Painting hidden beneath another art work fetches thousands at sale
PUBLISHED: 07:53 19 July 2018 | UPDATED: 07:53 19 July 2018
A painting by the artist Lucian Freud which had been painted over by another artist when the canvas was re-used, has been sold for £30,000 at auction.
The second painting was painstakingly scraped off with a scalpel to find the Freud underneath and has been sold at Sworders Auctioneers, in Stansted.
Initially, a landscape painting found in the cellar of artist Elizabeth Bodman, who died in 2015, was assumed to be painted by her husband and fellow artist Tom Wright. But, curiously, the back of the canvas was signed “Lucian”.

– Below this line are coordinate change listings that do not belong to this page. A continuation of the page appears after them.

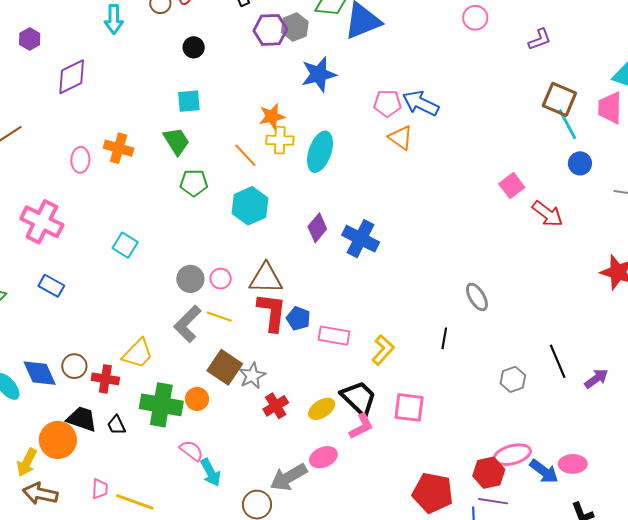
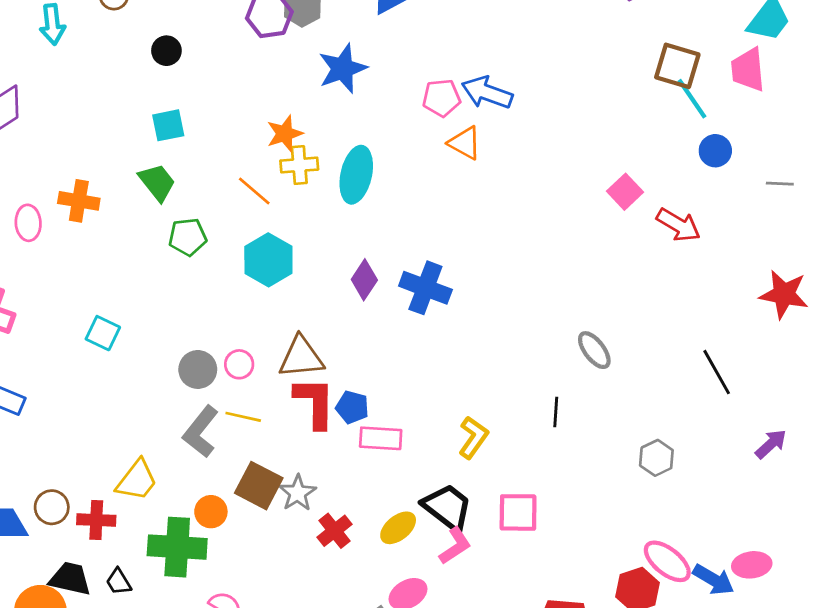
pink rectangle: (334, 336) -> (381, 438), moved
black line: (558, 361) -> (717, 372), moved
orange circle: (197, 399) -> (211, 512), moved
pink ellipse: (512, 455) -> (667, 561), turned 60

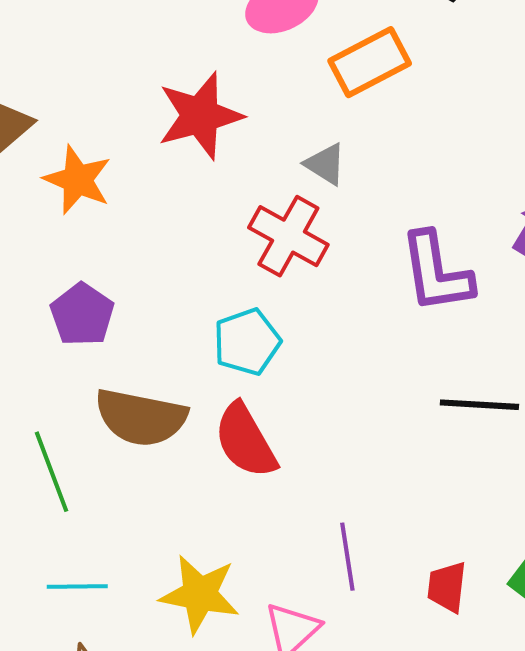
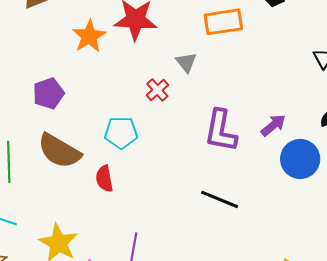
orange star: (78, 180) -> (89, 36), moved
red cross: (288, 236) -> (157, 90), size x0.6
red semicircle: (245, 441) -> (104, 179), size x0.7

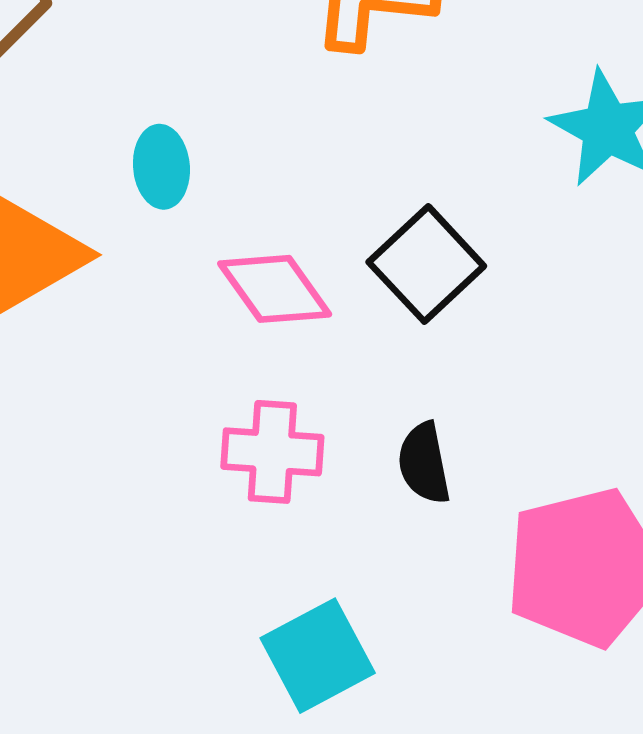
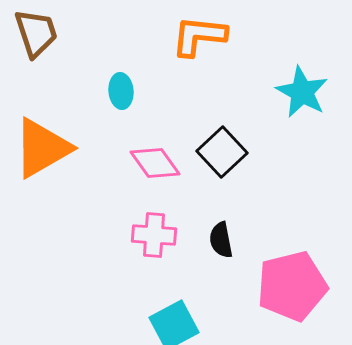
cyan ellipse: (161, 167) -> (121, 91), moved

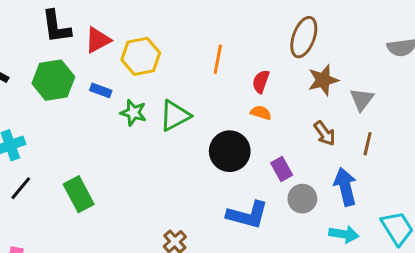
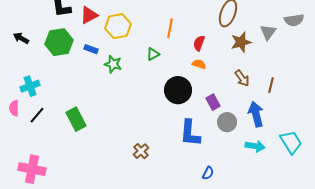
gray triangle: (362, 99) -> (268, 32), moved
green triangle: (175, 116) -> (153, 54), moved, size x0.6
blue L-shape: (247, 215) -> (190, 133), turned 80

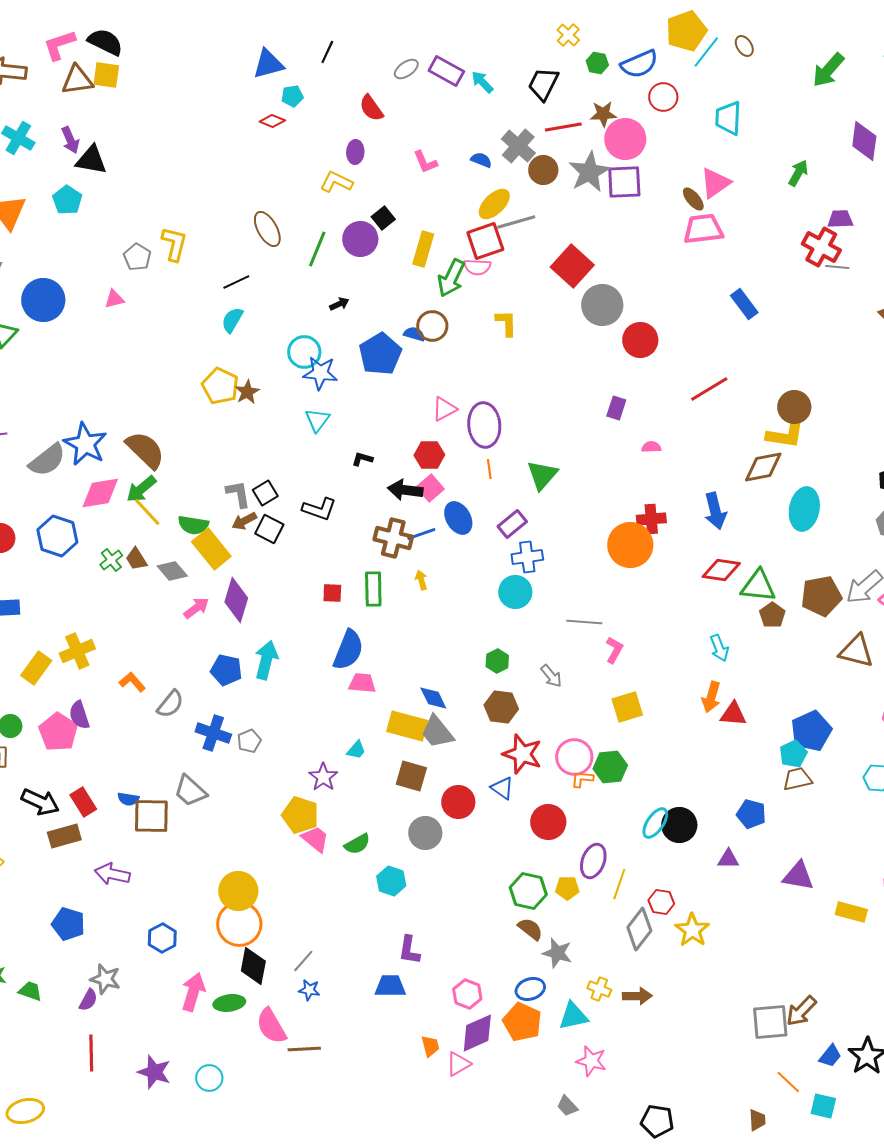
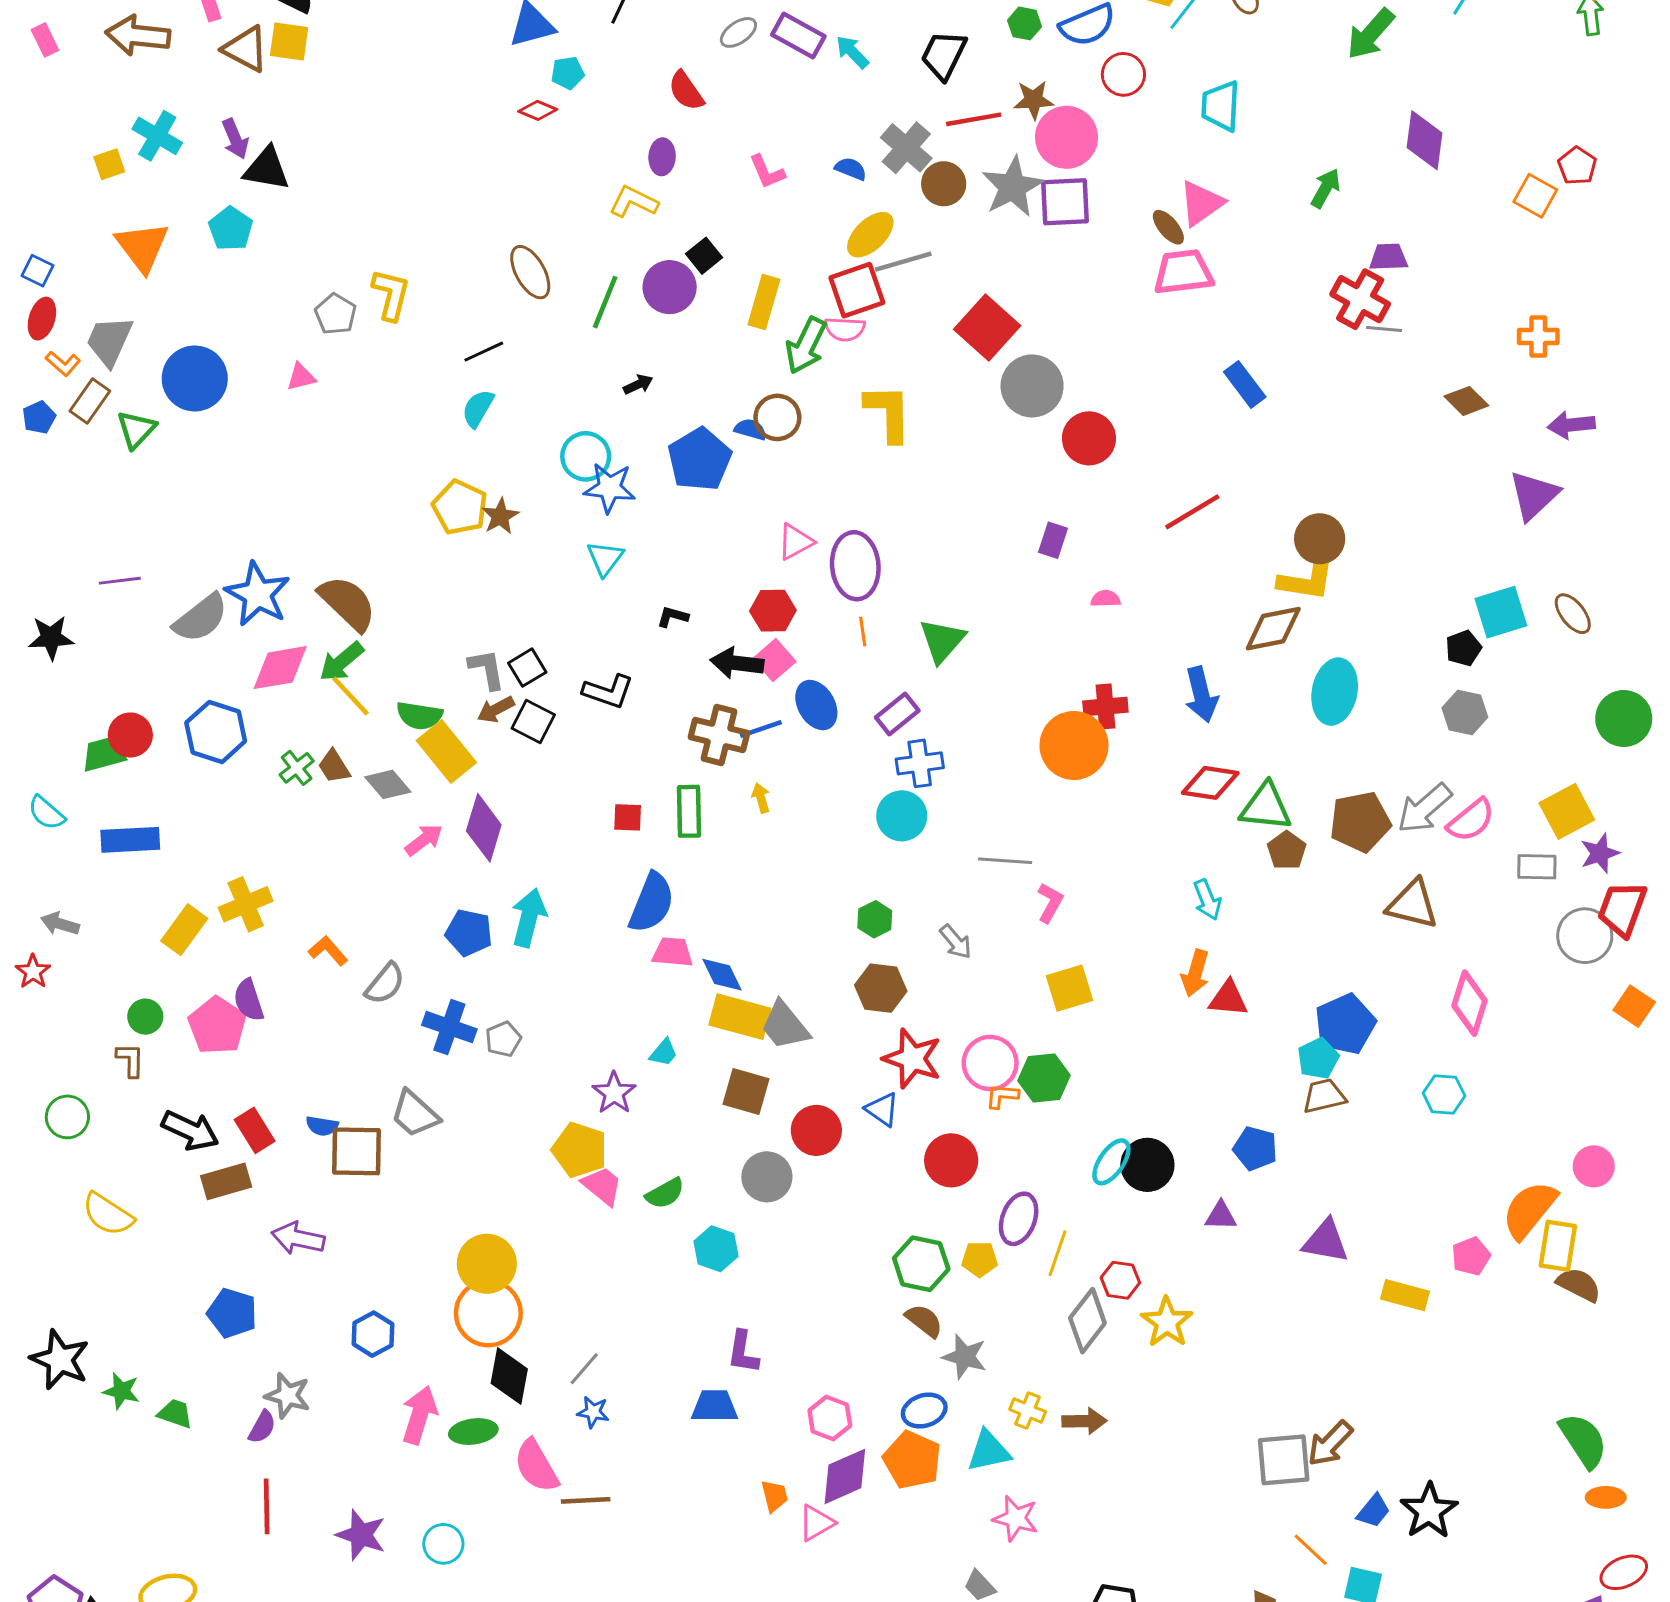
brown triangle: (77, 80) -> (246, 49), turned 36
yellow L-shape: (506, 323) -> (888, 413), size x1.5
blue diamond: (433, 698) -> (722, 975), moved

The story emerged that just before the Second World War, Tom Wright, an apprentice plasterer and pub sign painter in Suffolk, was hanging a pub sign at The Shoulder of Mutton public house, where the young Lucian Freud was drinking.
Freud befriended Tom and persuaded him to join him at the East Anglian School of Painting and Drawing in Suffolk.
The school’s founder, the artist Sir Cedric Morris, waived Tom’s fees in lieu of his handyman skills.
Tom is thought to have recycled Freud’s canvas for his painting, as materials were in short supply.
Painstaking conservation work, in which the top layers of paint were removed chip by chip with a scalpel, revealed the work below now attributed to Freud.
The work, called A Suffolk Spring Landscape with Welsh Mountains Beyond, dated 1939-1940 and oil on a canvas, measuring 20 inches by 24, went to a private collector in the UK who bid by telephone.
A spokesman for Sworders said: “Experts validated the signature on the back of the canvas as Freud’s.
“The family of Elizabeth Bodman followed the sale closely and were especially pleased that the painting is to remain in the UK.”
Freud, born in Berlin and the grandson of Sigmund Freud, moved with his family to Britain in 1933 to escape the Nazis. He attended Goldsmiths College, London, and joined the Merchant Navy during the Second World War. His paintings, completed over a 60-year career, are mostly of friends and family.
Also in the sale was a Sir Cedric Morris (1889-1982) landscape, also found in Elizabeth Bodman’s cellar. This work called A Suffolk Landscape, Autumn, dated from 1929, sold for £24,000.